**Description of the task**
Report every line of the entries below that contains the word "false", copying each such line in full.
▬▬▬▬▬▬
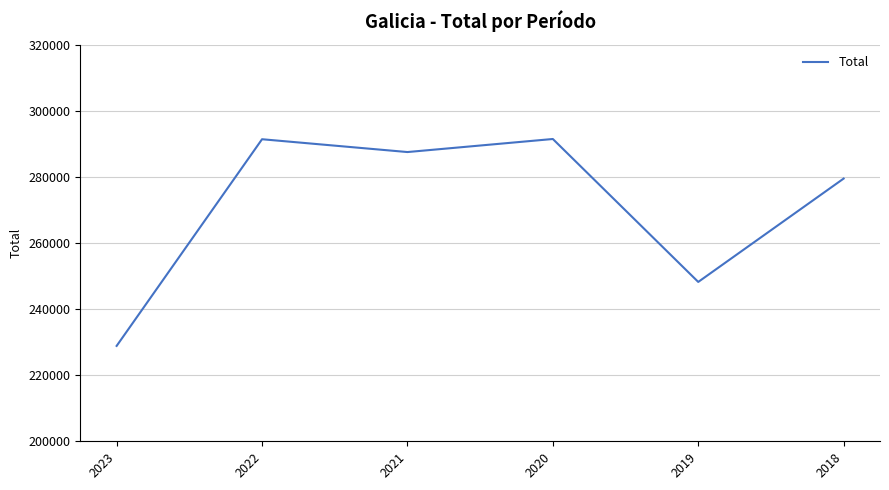

True or false: the data shows 248209 at 2019.

True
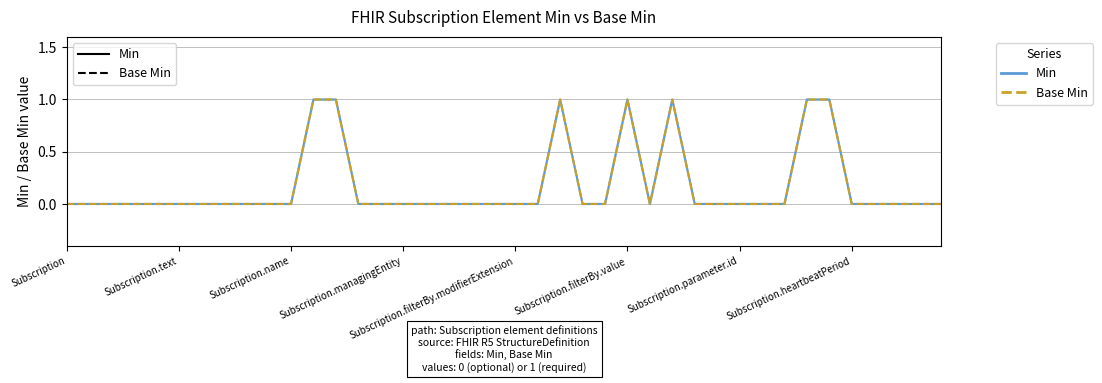

What is the difference between the maximum and minimum values in the Min series?

1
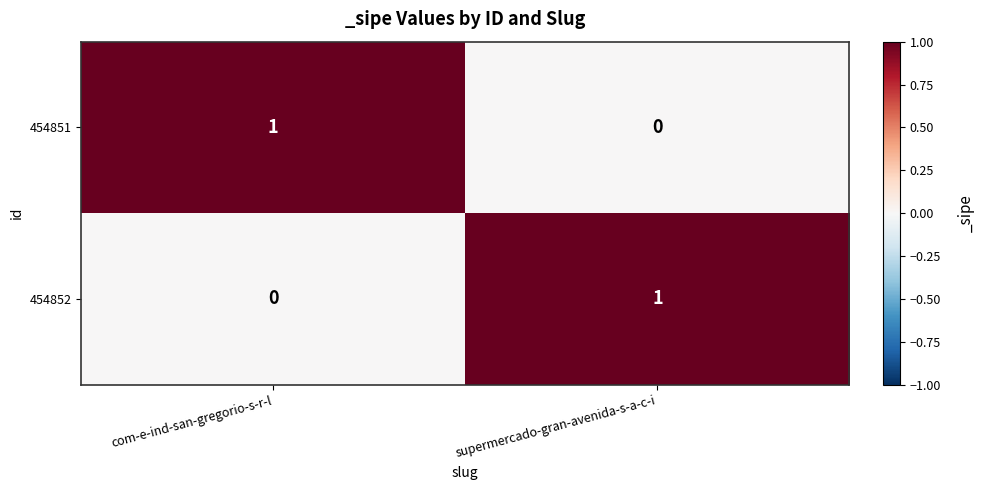

The value of 454851 at supermercado-gran-avenida-s-a-c-i is 0. True or false?

True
▬▬▬▬▬▬
**Exercise output**
True or false: the data shows 248209 at 2019.
The value of 454851 at supermercado-gran-avenida-s-a-c-i is 0. True or false?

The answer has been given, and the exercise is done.